Il parere dell’Agenzia delle entrate

L’Agenzia delle entrate ricorda che l’articolo 16-bis del Tuir riconosce una detrazione Irpef, da suddividere in dieci quote annuali di pari importo, per specifici interventi di recupero del patrimonio edilizio effettuati su parti comuni di edifici residenziali e su singole unità immobiliari abitative, comprese le relative pertinenze.

La risposta ricorda inoltre che, per le spese documentate sostenute nel 2025 e nel 2026, la detrazione ordinaria è pari al 36 per cento, elevata al 50 per cento per gli interventi eseguiti sull’abitazione principale da parte del proprietario o del titolare di un diritto reale di godimento, entro il limite massimo di 96 mila euro per unità immobiliare.

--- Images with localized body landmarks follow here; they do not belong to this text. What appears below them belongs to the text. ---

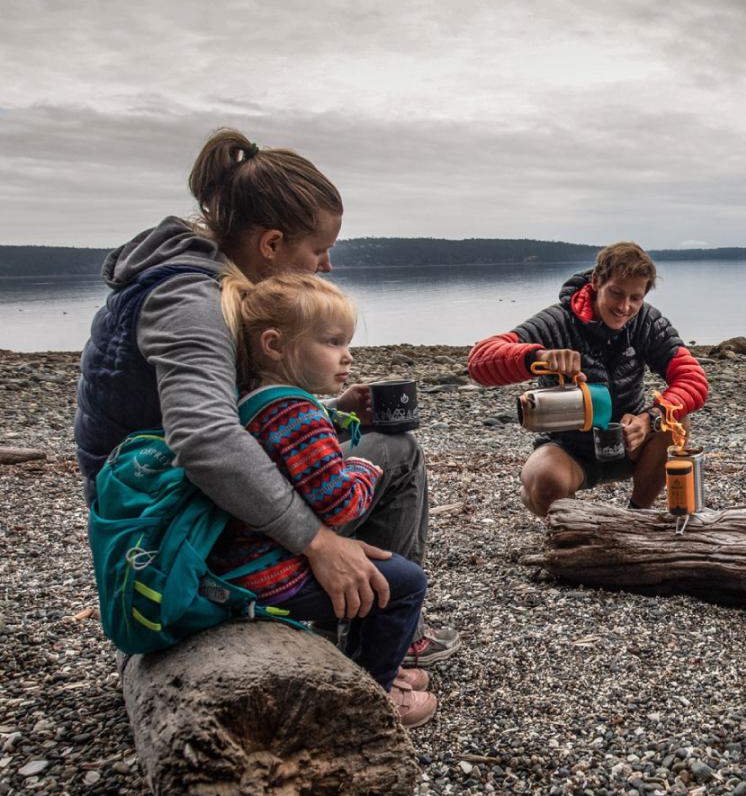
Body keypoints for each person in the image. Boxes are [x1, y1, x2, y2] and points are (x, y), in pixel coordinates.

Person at [74, 128, 458, 669]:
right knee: (396, 453)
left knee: (373, 439)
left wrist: (331, 412)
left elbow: (224, 412)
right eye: (318, 250)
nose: (325, 266)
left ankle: (351, 607)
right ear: (271, 244)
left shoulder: (201, 276)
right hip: (167, 529)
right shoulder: (192, 300)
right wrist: (318, 544)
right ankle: (383, 621)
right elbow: (206, 440)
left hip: (161, 499)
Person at [209, 269, 435, 725]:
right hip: (268, 571)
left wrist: (334, 414)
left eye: (347, 343)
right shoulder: (296, 412)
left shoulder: (255, 398)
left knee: (387, 571)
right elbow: (341, 503)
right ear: (274, 345)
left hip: (237, 556)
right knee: (405, 583)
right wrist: (363, 469)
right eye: (332, 342)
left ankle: (355, 661)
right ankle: (372, 692)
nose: (347, 356)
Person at [467, 241, 708, 516]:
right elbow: (479, 362)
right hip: (569, 449)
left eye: (635, 298)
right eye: (616, 293)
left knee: (675, 419)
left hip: (630, 442)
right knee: (543, 481)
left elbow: (693, 379)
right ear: (596, 281)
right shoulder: (558, 322)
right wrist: (538, 358)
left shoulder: (646, 323)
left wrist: (649, 418)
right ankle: (570, 527)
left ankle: (636, 516)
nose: (624, 307)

In linea generale, osserva l’amministrazione, gli interventi agevolabili devono riguardare edifici esistenti e non possono consistere in una nuova costruzione. A questa regola c’è però una deroga specifica, rappresentata dalla realizzazione di autorimesse o posti auto pertinenziali.

Qui si colloca la vicenda oggetto dell’interpello. Per beneficiare della detrazione, però, non basta che il bene venga usato in fatto come parcheggio: occorre che esso sia riconoscibile, anche sul piano giuridico e documentale, come autorimessa o posto auto pertinenziale.

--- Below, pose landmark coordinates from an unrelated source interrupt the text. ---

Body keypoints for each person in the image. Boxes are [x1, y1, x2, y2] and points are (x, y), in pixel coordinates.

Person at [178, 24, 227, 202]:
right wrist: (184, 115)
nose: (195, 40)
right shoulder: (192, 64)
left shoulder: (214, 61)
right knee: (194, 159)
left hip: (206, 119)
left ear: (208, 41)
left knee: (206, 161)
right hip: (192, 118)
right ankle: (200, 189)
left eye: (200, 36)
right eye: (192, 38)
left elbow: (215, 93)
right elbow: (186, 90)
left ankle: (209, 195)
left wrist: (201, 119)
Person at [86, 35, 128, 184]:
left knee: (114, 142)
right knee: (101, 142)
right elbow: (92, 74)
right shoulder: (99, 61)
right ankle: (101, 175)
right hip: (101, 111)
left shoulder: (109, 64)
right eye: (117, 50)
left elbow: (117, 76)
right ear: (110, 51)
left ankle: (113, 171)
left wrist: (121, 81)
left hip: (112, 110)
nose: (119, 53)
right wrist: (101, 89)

L’Agenzia richiama, sul punto, la circolare n. 17/E del 26 giugno 2023, secondo cui la detrazione per la realizzazione di parcheggi pertinenziali è ammessa a condizione che esista o venga creato un vincolo di pertinenzialità con una unità immobiliare abitativa. Peraltro, tra i documenti necessari ai fini dell’agevolazione deve esserci una concessione edilizia dalla quale risulti espressamente tale vincolo.

La seconda ragione del disconoscimento della detrazione è legata alla classificazione catastale: la capanna in legno è censita in categoria C/2, che identifica magazzini e locali di deposito, e non in categoria C/6, attribuibile invece a stalle, scuderie, rimesse e, per quanto qui interessa, alle autorimesse.

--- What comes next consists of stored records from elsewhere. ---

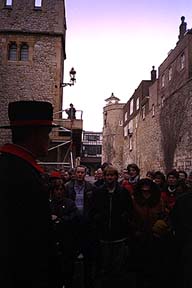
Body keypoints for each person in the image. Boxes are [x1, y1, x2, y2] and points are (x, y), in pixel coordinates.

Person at [0, 100, 60, 287]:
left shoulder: (11, 166)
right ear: (35, 134)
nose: (49, 140)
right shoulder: (23, 176)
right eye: (47, 133)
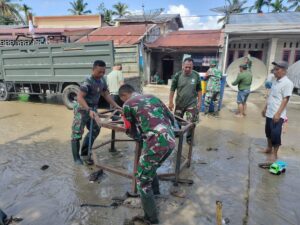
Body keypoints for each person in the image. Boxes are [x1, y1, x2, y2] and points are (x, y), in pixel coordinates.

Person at [119, 84, 175, 225]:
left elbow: (130, 130)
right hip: (170, 140)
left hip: (156, 143)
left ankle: (151, 219)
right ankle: (155, 193)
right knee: (150, 167)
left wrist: (138, 136)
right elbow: (171, 118)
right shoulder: (152, 97)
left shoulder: (127, 104)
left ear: (124, 96)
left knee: (142, 181)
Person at [71, 60, 121, 165]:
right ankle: (76, 159)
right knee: (77, 133)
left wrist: (116, 105)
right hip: (82, 109)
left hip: (93, 109)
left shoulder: (102, 80)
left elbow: (106, 94)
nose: (101, 74)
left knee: (95, 129)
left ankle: (85, 153)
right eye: (99, 72)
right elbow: (80, 97)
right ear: (93, 70)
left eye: (103, 72)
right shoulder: (87, 81)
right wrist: (88, 110)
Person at [261, 61, 293, 162]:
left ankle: (274, 154)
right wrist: (265, 107)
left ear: (283, 71)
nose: (274, 71)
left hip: (277, 114)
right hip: (270, 112)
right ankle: (269, 148)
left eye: (277, 69)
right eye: (274, 69)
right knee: (268, 132)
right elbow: (271, 96)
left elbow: (285, 99)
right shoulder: (275, 81)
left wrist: (278, 113)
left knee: (275, 134)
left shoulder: (287, 83)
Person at [169, 57, 202, 144]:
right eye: (186, 67)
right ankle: (178, 134)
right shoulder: (178, 75)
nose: (187, 69)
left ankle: (189, 139)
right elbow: (172, 89)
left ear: (192, 66)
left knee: (191, 122)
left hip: (191, 103)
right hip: (180, 103)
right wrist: (170, 102)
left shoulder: (196, 75)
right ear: (183, 66)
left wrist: (199, 102)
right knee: (177, 120)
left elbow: (199, 89)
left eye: (189, 67)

La risposta, però, va ancora più “in radice”. Anche a prescindere dal difetto del titolo edilizio, la struttura realizzata non può essere considerata “autorimessa” o “posto auto” ai fini della detrazione prevista dall’articolo 16-bis, comma 1, lettera d), del Tuir. La ragione è legata alla classificazione catastale: la capanna in legno è censita in categoria C/2, che identifica magazzini e locali di deposito, e non in categoria C/6, attribuibile invece a stalle, scuderie, rimesse e, per quanto qui interessa, alle autorimesse.